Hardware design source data
=-=-=
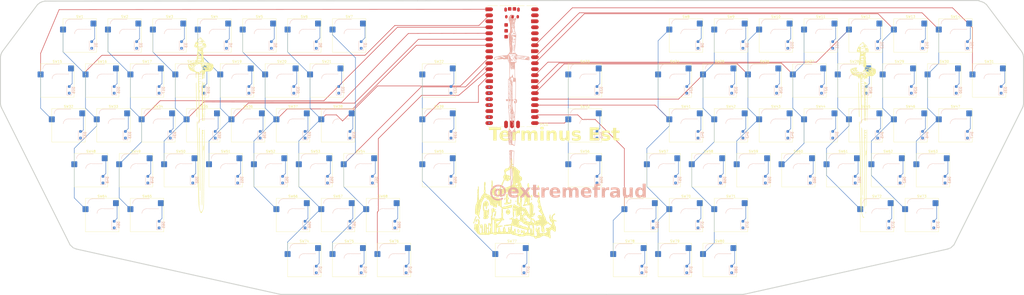
<source format=kicad_pcb>
(kicad_pcb
	(version 20240108)
	(generator "pcbnew")
	(generator_version "8.0")
	(general
		(thickness 1.6)
		(legacy_teardrops no)
	)
	(paper "A2")
	(title_block
		(title "terminus.est")
		(rev "v0.0.0-alpha")
		(company "ROSSCORP")
	)
	(layers
		(0 "F.Cu" signal)
		(1 "In1.Cu" signal)
		(2 "In2.Cu" signal)
		(31 "B.Cu" signal)
		(32 "B.Adhes" user "B.Adhesive")
		(33 "F.Adhes" user "F.Adhesive")
		(34 "B.Paste" user)
		(35 "F.Paste" user)
		(36 "B.SilkS" user "B.Silkscreen")
		(37 "F.SilkS" user "F.Silkscreen")
		(38 "B.Mask" user)
		(39 "F.Mask" user)
		(40 "Dwgs.User" user "User.Drawings")
		(41 "Cmts.User" user "User.Comments")
		(42 "Eco1.User" user "User.Eco1")
		(43 "Eco2.User" user "User.Eco2")
		(44 "Edge.Cuts" user)
		(45 "Margin" user)
		(46 "B.CrtYd" user "B.Courtyard")
		(47 "F.CrtYd" user "F.Courtyard")
		(48 "B.Fab" user)
		(49 "F.Fab" user)
		(50 "User.1" user)
		(51 "User.2" user)
		(52 "User.3" user)
		(53 "User.4" user)
		(54 "User.5" user)
		(55 "User.6" user)
		(56 "User.7" user)
		(57 "User.8" user)
		(58 "User.9" user)
	)
	(setup
		(stackup
			(layer "F.SilkS"
				(type "Top Silk Screen")
			)
			(layer "F.Paste"
				(type "Top Solder Paste")
			)
			(layer "F.Mask"
				(type "Top Solder Mask")
				(color "Black")
				(thickness 0.01)
			)
			(layer "F.Cu"
				(type "copper")
				(thickness 0.035)
			)
			(layer "dielectric 1"
				(type "prepreg")
				(thickness 0.1)
				(material "FR4")
				(epsilon_r 4.5)
				(loss_tangent 0.02)
			)
			(layer "In1.Cu"
				(type "copper")
				(thickness 0.035)
			)
			(layer "dielectric 2"
				(type "core")
				(thickness 1.24)
				(material "FR4")
				(epsilon_r 4.5)
				(loss_tangent 0.02)
			)
			(layer "In2.Cu"
				(type "copper")
				(thickness 0.035)
			)
			(layer "dielectric 3"
				(type "prepreg")
				(thickness 0.1)
				(material "FR4")
				(epsilon_r 4.5)
				(loss_tangent 0.02)
			)
			(layer "B.Cu"
				(type "copper")
				(thickness 0.035)
			)
			(layer "B.Mask"
				(type "Bottom Solder Mask")
				(color "Black")
				(thickness 0.01)
			)
			(layer "B.Paste"
				(type "Bottom Solder Paste")
			)
			(layer "B.SilkS"
				(type "Bottom Silk Screen")
			)
			(copper_finish "None")
			(dielectric_constraints no)
		)
		(pad_to_mask_clearance 0)
		(allow_soldermask_bridges_in_footprints no)
		(grid_origin 295.375 131.875)
		(pcbplotparams
			(layerselection 0x00010fc_ffffffff)
			(plot_on_all_layers_selection 0x0000000_00000000)
			(disableapertmacros no)
			(usegerberextensions no)
			(usegerberattributes yes)
			(usegerberadvancedattributes yes)
			(creategerberjobfile yes)
			(dashed_line_dash_ratio 12.000000)
			(dashed_line_gap_ratio 3.000000)
			(svgprecision 4)
			(plotframeref no)
			(viasonmask no)
			(mode 1)
			(useauxorigin no)
			(hpglpennumber 1)
			(hpglpenspeed 20)
			(hpglpendiameter 15.000000)
			(pdf_front_fp_property_popups yes)
			(pdf_back_fp_property_popups yes)
			(dxfpolygonmode yes)
			(dxfimperialunits yes)
			(dxfusepcbnewfont yes)
			(psnegative no)
			(psa4output no)
			(plotreference yes)
			(plotvalue yes)
			(plotfptext yes)
			(plotinvisibletext no)
			(sketchpadsonfab no)
			(subtractmaskfromsilk no)
			(outputformat 1)
			(mirror no)
			(drillshape 0)
			(scaleselection 1)
			(outputdirectory "/Users/rshnbhatia/Downloads/")
		)
	)
	(net 0 "")
	(net 1 "COL0")
	(net 2 "COL1")
	(net 3 "COL12")
	(net 4 "COL13")
	(net 5 "COL14")
	(net 6 "COL15")
	(net 7 "COL16")
	(net 8 "COL17")
	(net 9 "COL18")
	(net 10 "COL19")
	(net 11 "COL2")
	(net 12 "COL20")
	(net 13 "COL21")
	(net 14 "COL3")
	(net 15 "COL4")
	(net 16 "COL5")
	(net 17 "COL6")
	(net 18 "COL7")
	(net 19 "COL8")
	(net 20 "COL9")
	(net 21 "N$1")
	(net 22 "N$10")
	(net 23 "N$11")
	(net 24 "N$12")
	(net 25 "N$13")
	(net 26 "N$14")
	(net 27 "N$15")
	(net 28 "N$16")
	(net 29 "N$17")
	(net 30 "N$18")
	(net 31 "N$19")
	(net 32 "N$2")
	(net 33 "N$20")
	(net 34 "N$21")
	(net 35 "N$22")
	(net 36 "N$23")
	(net 37 "N$24")
	(net 38 "N$25")
	(net 39 "N$26")
	(net 40 "N$27")
	(net 41 "N$28")
	(net 42 "N$29")
	(net 43 "N$3")
	(net 44 "N$30")
	(net 45 "N$31")
	(net 46 "N$32")
	(net 47 "N$33")
	(net 48 "N$34")
	(net 49 "N$35")
	(net 50 "N$36")
	(net 51 "N$37")
	(net 52 "N$38")
	(net 53 "N$39")
	(net 54 "N$4")
	(net 55 "N$40")
	(net 56 "N$41")
	(net 57 "N$42")
	(net 58 "N$43")
	(net 59 "N$44")
	(net 60 "N$45")
	(net 61 "N$46")
	(net 62 "N$47")
	(net 63 "N$48")
	(net 64 "N$49")
	(net 65 "N$5")
	(net 66 "N$50")
	(net 67 "N$51")
	(net 68 "N$52")
	(net 69 "N$53")
	(net 70 "N$54")
	(net 71 "N$55")
	(net 72 "N$56")
	(net 73 "N$57")
	(net 74 "N$58")
	(net 75 "N$59")
	(net 76 "N$6")
	(net 77 "N$60")
	(net 78 "N$61")
	(net 79 "N$62")
	(net 80 "N$63")
	(net 81 "N$64")
	(net 82 "N$65")
	(net 83 "N$66")
	(net 84 "N$67")
	(net 85 "N$68")
	(net 86 "N$69")
	(net 87 "N$7")
	(net 88 "N$70")
	(net 89 "N$71")
	(net 90 "N$72")
	(net 91 "N$73")
	(net 92 "N$74")
	(net 93 "N$75")
	(net 94 "N$76")
	(net 95 "N$77")
	(net 96 "N$78")
	(net 97 "N$79")
	(net 98 "N$8")
	(net 99 "N$80")
	(net 100 "N$9")
	(net 101 "ROW0")
	(net 102 "ROW1")
	(net 103 "ROW2")
	(net 104 "ROW3")
	(net 105 "ROW4")
	(net 106 "ROW5")
	(footprint "SW_Hotswap_Kailh_MX_1.00u" (layer "F.Cu") (at 421.5692 163.6567))
	(footprint "SW_Hotswap_Kailh_MX_1.00u" (layer "F.Cu") (at 202.4942 182.7067))
	(footprint "SW_Hotswap_Kailh_MX_1.00u" (layer "F.Cu") (at 473.9567 201.7567))
	(footprint "SW_Hotswap_Kailh_MX_1.00u" (layer "F.Cu") (at 154.8692 201.7567))
	(footprint "SW_Hotswap_Kailh_MX_1.00u" (layer "F.Cu") (at 388.2317 220.8067))
	(footprint "SW_Hotswap_Kailh_MX_1.00u" (layer "F.Cu") (at 264.4067 182.7067))
	(footprint "SW_Hotswap_Kailh_MX_1.00u" (layer "F.Cu") (at 326.3192 201.7567))
	(footprint "SW_Hotswap_Kailh_MX_1.00u" (layer "F.Cu") (at 445.3817 182.7067))
	(footprint "SW_Hotswap_Kailh_MX_1.00u" (layer "F.Cu") (at 207.2567 144.6067))
	(footprint "SW_Hotswap_Kailh_MX_1.00u" (layer "F.Cu") (at 369.1817 220.8067))
	(footprint "SW_Hotswap_Kailh_MX_1.00u" (layer "F.Cu") (at 450.1442 220.8067))
	(footprint "SW_Hotswap_Kailh_MX_1.00u" (layer "F.Cu") (at 326.3192 182.7067))
	(footprint "SW_Hotswap_Kailh_MX_1.00u" (layer "F.Cu") (at 140.5817 220.8067))
	(footprint "SW_Hotswap_Kailh_MX_1.00u" (layer "F.Cu") (at 112.0067 144.6067))
	(footprint "SW_Hotswap_Kailh_MX_1.00u"
		(layer "F.Cu")
		(uuid "2de97662-a21a-4d8c-9284-95e8a09bd3b3")
		(at 121.5317 220.8067)
		(descr "Kailh keyswitch Hotswap Socket Keycap 1.00u")
		(tags "Kailh Keyboard Keyswitch Switch Hotswap Socket Relief Cutout Keycap 1.00u")
		(property "Reference" "SW64"
			(at 0 -8 0)
			(layer "F.SilkS")
			(uuid "413b97bf-632c-45ff-8a31-4eddc28cdca2")
			(effects
				(font
					(size 1 1)
					(thickness 0.15)
				)
			)
		)
		(property "Value" "SW_Push"
			(at 0 8 0)
			(layer "F.Fab")
			(uuid "dd4efe1f-aa7a-4b
... [2901080 chars truncated]
</source>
=-=-=
=== Exercise requirements ===
For this exercise, find all lines in the records containing the word "Socket" and copy them.

=== Reply ===
		(descr "Kailh keyswitch Hotswap Socket Keycap 1.00u")
		(tags "Kailh Keyboard Keyswitch Switch Hotswap Socket Relief Cutout Keycap 1.00u")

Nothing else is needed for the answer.